For a 1,000-page document without OCR, allocate approximately **600 MB** of RAM. If OCR is enabled, plan for **2–3 GB** due to image bitmap buffers. Machines with less than 4 GB of RAM should disable OCR or process the document in chunks using `max_pages`.

### Can LiteParse process PDFs larger than my available system memory?

No. Because `pdfium::Document::load` in [`crates/liteparse/src/extract.rs`](https://github.com/run-llama/liteparse/blob/main/crates/liteparse/src/extract.rs) maps the entire file into memory, the sum of your PDF file size plus extraction overhead must fit within available RAM. For documents exceeding physical memory, split the PDF externally before processing or use `max_pages` to handle segments sequentially.

### Why does LiteParse use more memory than command-line tools like pdftotext?

LiteParse constructs rich spatial structures like `AnchorGrid` and `PageLayout` in [`crates/liteparse/src/projection.rs`](https://github.com/run-llama/liteparse/blob/main/crates/liteparse/src/projection.rs) to preserve document layout, whereas simple text extractors discard positional metadata.

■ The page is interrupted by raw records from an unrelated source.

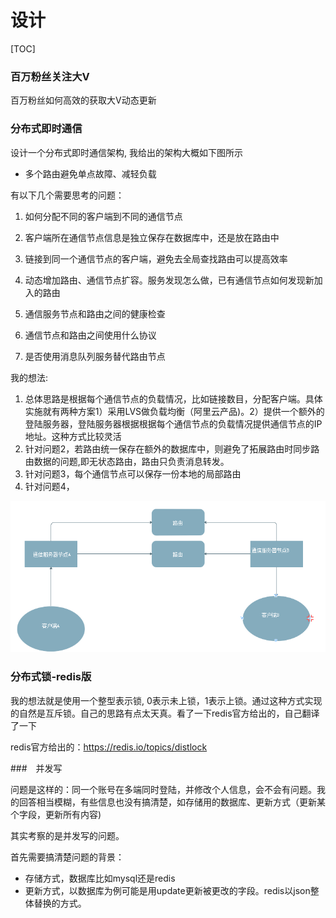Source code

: # 设计

[TOC]

### 百万粉丝关注大V

百万粉丝如何高效的获取大V动态更新



### 分布式即时通信

设计一个分布式即时通信架构, 我给出的架构大概如下图所示

* 多个路由避免单点故障、减轻负载



有以下几个需要思考的问题：

1.  如何分配不同的客户端到不同的通信节点

2. 客户端所在通信节点信息是独立保存在数据库中，还是放在路由中

3.  链接到同一个通信节点的客户端，避免去全局查找路由可以提高效率

4. 动态增加路由、通信节点扩容。服务发现怎么做，已有通信节点如何发现新加入的路由

5. 通信服务节点和路由之间的健康检查

6. 通信节点和路由之间使用什么协议

7. 是否使用消息队列服务替代路由节点


我的想法:

1. 总体思路是根据每个通信节点的负载情况，比如链接数目，分配客户端。具体实施就有两种方案1）采用LVS做负载均衡（阿里云产品)。2）提供一个额外的登陆服务器，登陆服务器根据根据每个通信节点的负载情况提供通信节点的IP地址。这种方式比较灵活
2. 针对问题2，若路由统一保存在额外的数据库中，则避免了拓展路由时同步路由数据的问题,即无状态路由，路由只负责消息转发。
3. 针对问题3，每个通信节点可以保存一份本地的局部路由
4. 针对问题4，



![1599302971996](${img}/1599302971996.png)





### 分布式锁-redis版

我的想法就是使用一个整型表示锁, 0表示未上锁，1表示上锁。通过这种方式实现的自然是互斥锁。自己的思路有点太天真。看了一下redis官方给出的，自己翻译了一下

redis官方给出的：https://redis.io/topics/distlock







###　并发写

问题是这样的：同一个账号在多端同时登陆，并修改个人信息，会不会有问题。我的回答相当模糊，有些信息也没有搞清楚，如存储用的数据库、更新方式（更新某个字段，更新所有内容)

其实考察的是并发写的问题。

首先需要搞清楚问题的背景：

* 存储方式，数据库比如mysql还是redis
* 更新方式，以数据库为例可能是用update更新被更改的字段。redis以json整体替换的方式。

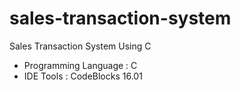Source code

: # sales-transaction-system
Sales Transaction System Using C

- Programming Language : C
- IDE Tools : CodeBlocks 16.01
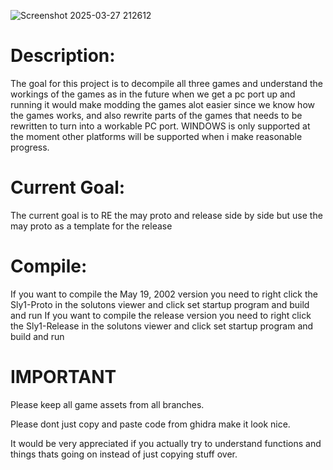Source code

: ![Screenshot 2025-03-27 212612](https://github.com/user-attachments/assets/fd57df0f-7f3e-41af-a415-f26447850229)

# Description:
The goal for this project is to decompile all three games and understand the workings of the games as in the future when we get a pc port up and running it would make modding the games alot easier since we know how the games works, and also rewrite parts of the games that needs to be rewritten to turn into a workable PC port.
WINDOWS is only supported at the moment other platforms will be supported when i make reasonable progress.

# Current Goal:
The current goal is to RE the may proto and release side by side but use the may proto as a template for the release

# Compile:
If you want to compile the May 19, 2002 version you need to right click the Sly1-Proto in the solutons viewer and click set startup program and build and run
If you want to compile the release version you need to right click the Sly1-Release in the solutons viewer and click set startup program and build and run

# IMPORTANT
Please keep all game assets from all branches.

Please dont just copy and paste code from ghidra make it look nice.

It would be very appreciated if you actually try to understand functions and things thats going on instead of just copying stuff over.
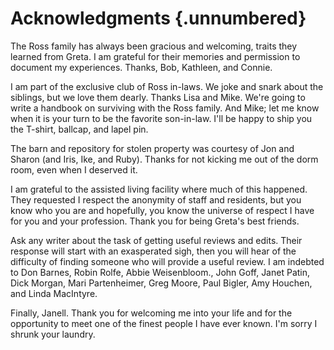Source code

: # Acknowledgments {.unnumbered}

The Ross family has always been gracious and welcoming, traits they learned from Greta. I am grateful for their memories and permission to document my experiences. Thanks, Bob, Kathleen, and Connie.

I am part of the exclusive club of Ross in-laws. We joke and snark about the siblings, but we love them dearly. Thanks Lisa and Mike. We're going to write a handbook on surviving with the Ross family. And Mike; let me know when it is your turn to be the favorite son-in-law. I'll be happy to ship you the T-shirt, ballcap, and lapel pin.

The barn and repository for stolen property was courtesy of Jon and Sharon (and Iris, Ike, and Ruby). Thanks for not kicking me out of the dorm room, even when I deserved it.

I am grateful to the assisted living facility where much of this happened. They requested I respect the anonymity of staff and residents, but you know who you are and hopefully, you know the universe of respect I have for you and your profession. Thank you for being Greta's best friends.

Ask any writer about the task of getting useful reviews and edits. Their response will start with an exasperated sigh, then you will hear of the difficulty of finding someone who will provide a useful review. I am indebted to Don Barnes, Robin Rolfe, Abbie Weisenbloom., John Goff, Janet Patin, Dick Morgan, Mari Partenheimer, Greg Moore, Paul Bigler, Amy Houchen, and Linda MacIntyre.

Finally, Janell. Thank you for welcoming me into your life and for the opportunity to meet one of the finest people I have ever known. I'm sorry I shrunk your laundry.
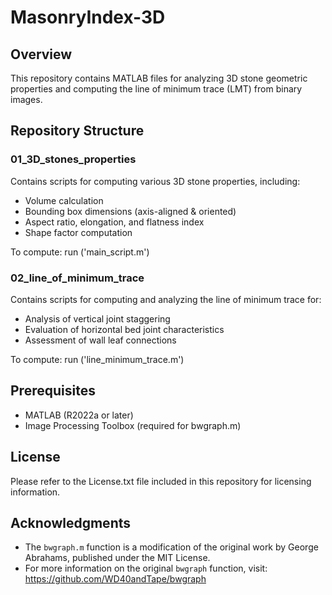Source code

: # MasonryIndex-3D

## Overview
This repository contains MATLAB files for analyzing 3D stone geometric properties and computing the line of minimum trace (LMT) from binary images.

## Repository Structure

### 01_3D_stones_properties
Contains scripts for computing various 3D stone properties, including:
- Volume calculation
- Bounding box dimensions (axis-aligned & oriented)
- Aspect ratio, elongation, and flatness index
- Shape factor computation

To compute:
run ('main_script.m')

### 02_line_of_minimum_trace
Contains scripts for computing and analyzing the line of minimum trace for: 
- Analysis of vertical joint staggering
- Evaluation of horizontal bed joint characteristics
- Assessment of wall leaf connections

To compute:
run ('line_minimum_trace.m')


## Prerequisites
- MATLAB (R2022a or later)
- Image Processing Toolbox (required for bwgraph.m)

## License
Please refer to the License.txt file included in this repository for licensing information.

## Acknowledgments
- The `bwgraph.m` function is a modification of the original work by George Abrahams, published under the MIT License.
- For more information on the original `bwgraph` function, visit: https://github.com/WD40andTape/bwgraph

Additionally, the PDFium dependency keeps the full file mapped in memory, whereas streaming parsers can process page-by-page without loading the entire binary.

### Does LiteParse release memory after processing each page?

No. All page data accumulates in the `ParseResult` structure until `Parser::parse` returns. Text items, layout grids, and OCR results are retained in memory throughout the parsing lifecycle and only deallocated when the result object goes out of scope. Use `max_pages` to force earlier termination and reduce total accumulation.